I know now that Performance Art can be a many shaded shadow. It can be so strong and in your face or just a puff of dust floating in the sunshine. I believe it’s the intentional action of the artist that is only the start of the art. The audience has to make it for themselves with what’s given. If it’s good it will have an effect on those present and on the artists themselves, which may be multifaceted. Maybe not the fully intended image and beauty or horror they set out to achieve but something else – referring here to the shadow again – not the real flesh and bones but a moving acting image left by light on the wall or floor or ground. One can make this art alone but then only display on images kept. Otherwise just a story. Yet the story can be stand alone art too.
When Performance art gets a hold of you in the MOMENT. You enter into or are drawn into that arena/space for that time. If like Christ “If there are two or more of you gathered here in my name, I am amongst you” A bit blasphemous of me to quote this as a reason to make action. But do you get my drift?
Using the body as an art tool is not very new, Yves Klein dragged his females nude across the canvas in blue paint, Some female performance artists counteract that by using their body strongly as a mark maker. Using hair and floor polish, body fluids, tampons, household debris and so on.

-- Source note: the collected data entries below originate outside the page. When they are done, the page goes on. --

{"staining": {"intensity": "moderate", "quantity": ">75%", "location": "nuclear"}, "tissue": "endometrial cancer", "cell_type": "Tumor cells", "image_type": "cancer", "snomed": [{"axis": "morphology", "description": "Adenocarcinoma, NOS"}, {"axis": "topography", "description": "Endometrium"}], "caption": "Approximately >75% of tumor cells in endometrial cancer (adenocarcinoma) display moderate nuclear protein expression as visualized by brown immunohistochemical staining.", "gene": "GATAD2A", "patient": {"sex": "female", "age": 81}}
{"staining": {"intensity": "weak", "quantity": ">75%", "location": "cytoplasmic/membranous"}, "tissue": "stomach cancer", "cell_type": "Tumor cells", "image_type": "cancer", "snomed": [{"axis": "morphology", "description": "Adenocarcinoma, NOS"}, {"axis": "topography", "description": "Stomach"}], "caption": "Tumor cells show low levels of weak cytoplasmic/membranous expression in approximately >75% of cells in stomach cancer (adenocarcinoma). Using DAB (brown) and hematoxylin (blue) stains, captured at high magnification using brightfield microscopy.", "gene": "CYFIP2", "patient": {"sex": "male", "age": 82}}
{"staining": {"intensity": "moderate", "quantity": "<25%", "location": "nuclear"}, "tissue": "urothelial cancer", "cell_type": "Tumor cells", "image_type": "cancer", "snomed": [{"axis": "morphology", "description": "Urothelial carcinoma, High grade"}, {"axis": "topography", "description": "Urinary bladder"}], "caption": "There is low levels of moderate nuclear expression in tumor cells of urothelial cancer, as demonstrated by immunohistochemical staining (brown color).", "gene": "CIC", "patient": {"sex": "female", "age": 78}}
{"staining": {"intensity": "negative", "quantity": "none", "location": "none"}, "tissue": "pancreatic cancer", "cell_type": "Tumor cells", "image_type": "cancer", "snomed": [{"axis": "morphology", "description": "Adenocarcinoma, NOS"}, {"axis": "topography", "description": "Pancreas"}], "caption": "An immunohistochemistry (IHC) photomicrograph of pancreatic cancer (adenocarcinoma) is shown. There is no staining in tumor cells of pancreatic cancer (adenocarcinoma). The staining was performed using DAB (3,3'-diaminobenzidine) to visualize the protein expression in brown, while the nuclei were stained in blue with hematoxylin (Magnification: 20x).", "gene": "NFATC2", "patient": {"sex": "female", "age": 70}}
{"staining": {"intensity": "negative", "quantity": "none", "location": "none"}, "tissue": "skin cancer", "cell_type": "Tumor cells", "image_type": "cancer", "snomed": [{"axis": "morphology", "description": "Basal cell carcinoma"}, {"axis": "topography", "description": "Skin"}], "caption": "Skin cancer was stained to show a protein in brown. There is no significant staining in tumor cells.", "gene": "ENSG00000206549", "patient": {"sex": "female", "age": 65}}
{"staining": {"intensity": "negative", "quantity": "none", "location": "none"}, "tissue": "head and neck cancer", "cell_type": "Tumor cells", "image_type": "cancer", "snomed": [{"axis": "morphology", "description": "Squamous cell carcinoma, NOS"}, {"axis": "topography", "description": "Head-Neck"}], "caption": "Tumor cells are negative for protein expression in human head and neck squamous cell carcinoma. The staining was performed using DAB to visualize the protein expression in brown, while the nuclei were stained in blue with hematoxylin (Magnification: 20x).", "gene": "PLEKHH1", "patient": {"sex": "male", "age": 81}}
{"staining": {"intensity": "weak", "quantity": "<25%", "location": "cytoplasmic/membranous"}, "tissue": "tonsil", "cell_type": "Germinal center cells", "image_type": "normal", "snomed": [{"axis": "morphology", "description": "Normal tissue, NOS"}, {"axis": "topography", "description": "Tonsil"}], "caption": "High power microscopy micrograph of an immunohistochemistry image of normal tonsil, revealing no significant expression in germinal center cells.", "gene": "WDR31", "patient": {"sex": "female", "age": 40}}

In the past my job was to encourage the use of movement to create dance like actions with young children. Not the ability to dance as such but more to feel and experiment with the body, to choreograph ones own self for oneself not to an audience but more to gain a better self awareness. “I am creeping, me the caterpillar. I am soaring, me the bird, me the bird, will swoop down and eat me, the caterpillar. Me the caterpillar will curl up into a tiny space so me the bird cant eat me.” In PE college I enjoyed dance and although not a dancer I loved the freedom of creating and putting movements into individual sequences, at times interweaving ones own work with an other or group, a spontaneous dance off which was very stimulating, fun and good for learning how to pass that on to others. In art college, we the mature access students did get good access to many life drawing classes. Just standing for hours with bits of charcoal trying to use my full arm and own body to pull out the form of the other body in front of me. Later trying to use charcoal and my body to draw literally using the body many ways.
Burning Man 2007 was the spark that lit the fire in me and out of those embers came mutantspace. It is one of the largest arts and culture festivals in the United States and takes place annually during the last week of August in the temporary Black Rock City that springs up for the event in Nevada’s Black Rock Desert.
On Friday I received details from Burners Ireland about the award given to Dubliner Diarmuid Horkan, cofounder of the International Arts MegaCrew (IAM), who was awarded the commission to create and construct the official 2011 Temple project for the Burning Man event. The Temple is the largest art commission awarded by Burning Man, and this is the first time this commission has gone to an international artist.